# Retractable Layout in Garage...IT WORKS!



## wesleyb420

Hello everyone! So i have been wanting one of these layouts for quite some time but didn't want to relinquish the space of a room and i do not have a basement so i needed something i could put away but was big enough for me to really do something with.

Here is what i did and pics are attached. the table measures 12x5

1x6 frame with 1x4 spars spaced 18" apart and 2 diagonal 1x3 to tie all the spars together and keep the frame from twisting.

Put the 2" foam in snugly and glued in place with locktite then put 1/2" on top of it and finished it off with the trim so it looks fancy.

there are 4 1x6 board tying two of the spars and the diagonal section together and that is what the eye bolts are hooked into. The eye bolts are totally secured with T-nuts. The 1x6 is also what the table sits on when lowered onto the saw horses.

I attached two sections of speed rail to the ceiling and tied them both into 4 joists with lags. Put the speed rail nuts in and then the eye bolts. Hooked the pulleys up and ran the paracord (550) through and hooked onto the hand winch hook. FYI, there are two separate sets of paracord per eye bolt just incase one decides to fail. Bowline on each end hooked to the table. I might replace it with steel cable later but for now, this works great and is very secure. Below are the photos and yes, my jeep fits with the table down which is fantastic. It is a bit of a squeeze because i only left 18" on the left side but oh well, with the jeep out, there is plenty of room and still over 24" on the back side. Any questions, let me know as i had a lot and found almost zero info.


----------



## gunrunnerjohn

That's too neat to be a garage! 

Nice solution, good luck with it. :thumbsup:


----------



## DonR

Your excellent camera work is playing tricks on me.

I'm saying that has to be HO, but the trains look
bigger than HO in front of that Jeep.

Say it is HO so I can sleep at night.

I hope that you removed the trains before
raising the layout. They're pretty close
to the edge of the layout.

Don


----------



## wesleyb420

The engines get placed in the center when it's up. There is a 1" lip on the trim but I still take them to the center just to make me feel bettwr

It is an ho layout...now sleep! 

I have to keep my garage clean between projects or I would go crazy.

[Extracted data items]
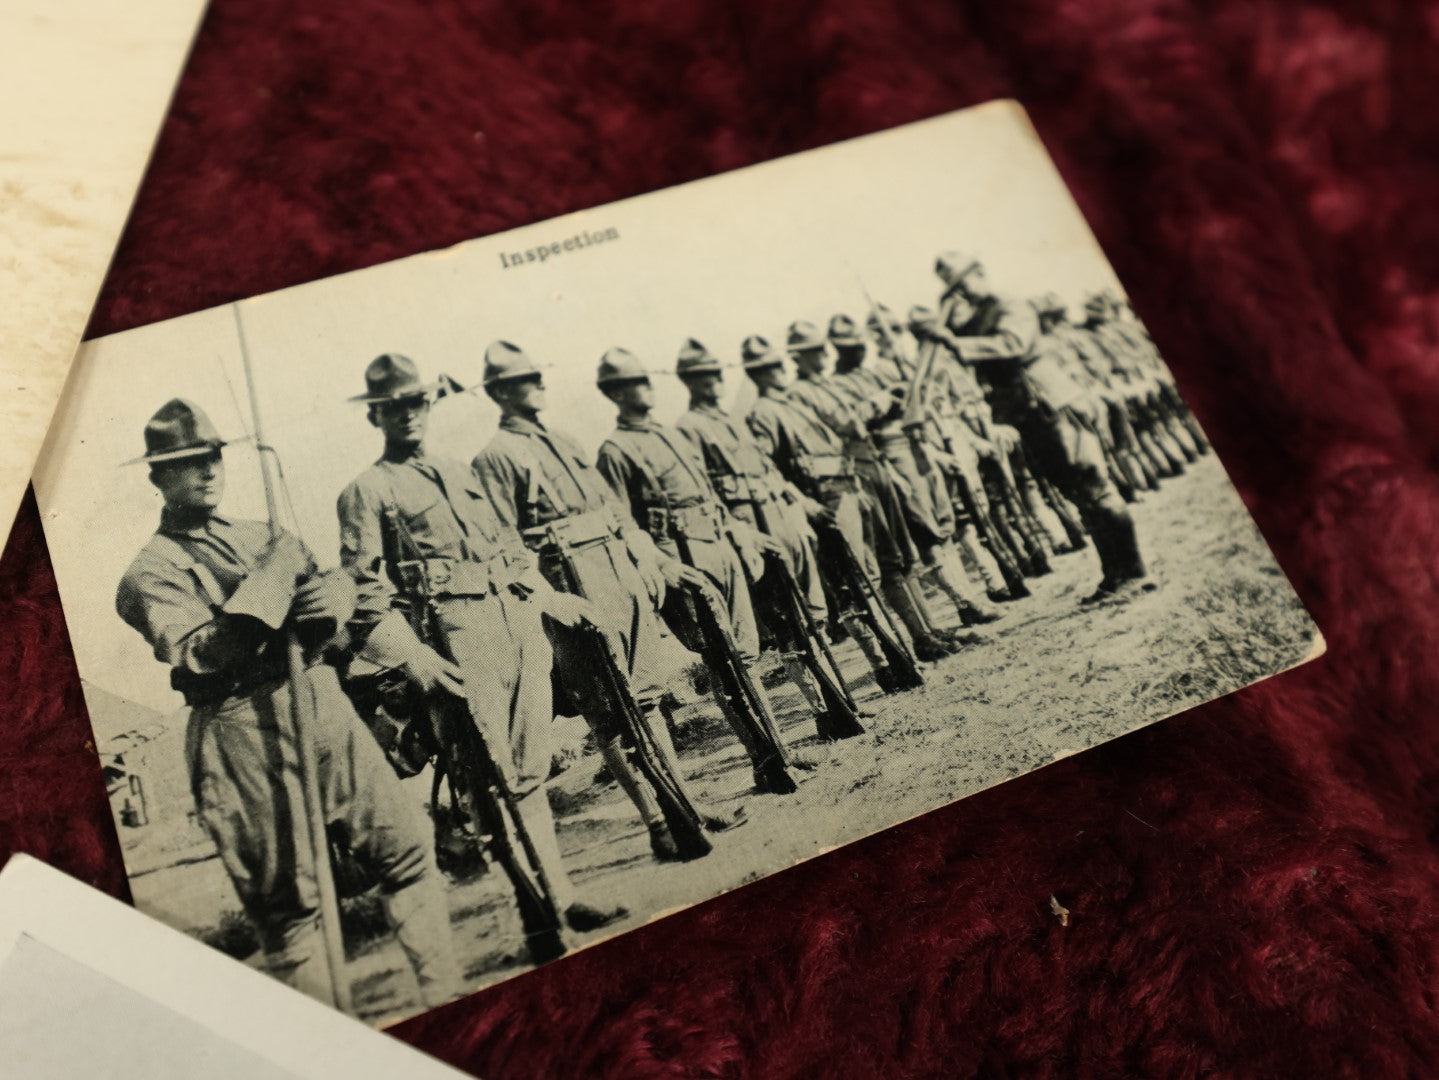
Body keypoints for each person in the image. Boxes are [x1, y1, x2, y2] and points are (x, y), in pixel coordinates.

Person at [115, 398, 460, 1008]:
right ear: (157, 476)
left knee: (406, 849)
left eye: (214, 457)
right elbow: (201, 652)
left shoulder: (267, 533)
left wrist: (340, 599)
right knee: (290, 903)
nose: (207, 470)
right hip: (240, 727)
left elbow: (343, 621)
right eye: (188, 462)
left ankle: (446, 1002)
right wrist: (275, 583)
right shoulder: (149, 573)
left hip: (320, 701)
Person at [334, 354, 626, 961]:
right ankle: (535, 922)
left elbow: (511, 548)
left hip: (512, 628)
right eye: (394, 407)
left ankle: (563, 896)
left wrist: (548, 598)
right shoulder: (365, 492)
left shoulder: (458, 471)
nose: (408, 415)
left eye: (417, 403)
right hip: (452, 643)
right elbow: (363, 594)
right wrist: (411, 656)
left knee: (529, 774)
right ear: (376, 416)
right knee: (487, 781)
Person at [472, 341, 742, 862]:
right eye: (528, 378)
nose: (540, 384)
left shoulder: (566, 439)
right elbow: (503, 544)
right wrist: (551, 600)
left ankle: (682, 802)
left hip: (619, 573)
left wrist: (651, 561)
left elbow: (615, 510)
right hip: (572, 586)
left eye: (537, 375)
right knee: (608, 712)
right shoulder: (495, 458)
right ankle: (657, 822)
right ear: (501, 392)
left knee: (646, 695)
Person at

- [Your tasks]
(a) According to the garage layout thread, how far apart are the 1x4 spars in the frame spaced?
(b) Quote the garage layout thread from "The engines get" up to and including "ho layout...now sleep!".
(c) Based on the garage layout thread, decide whether each statement is true, answering yes or no and quoting the words that settle it: (i) The eye bolts are secured with T-nuts. (ii) The layout is built in N scale. (iii) The speed rail was tied into four joists with lags.
The items have no connection to the garage layout thread.

- [Task-by-task answers]
(a) They are spaced 18" apart.

(b)
The engines get placed in the center when it's up. There is a 1" lip on the trim but I still take them to the center just to make me feel bettwr

It is an ho layout...now sleep!

(c)
(i) Yes: "The eye bolts are totally secured with T-nuts."
(ii) No: "It is an ho layout...now sleep!"
(iii) Yes: "I attached two sections of speed rail to the ceiling and tied them both into 4 joists with lags."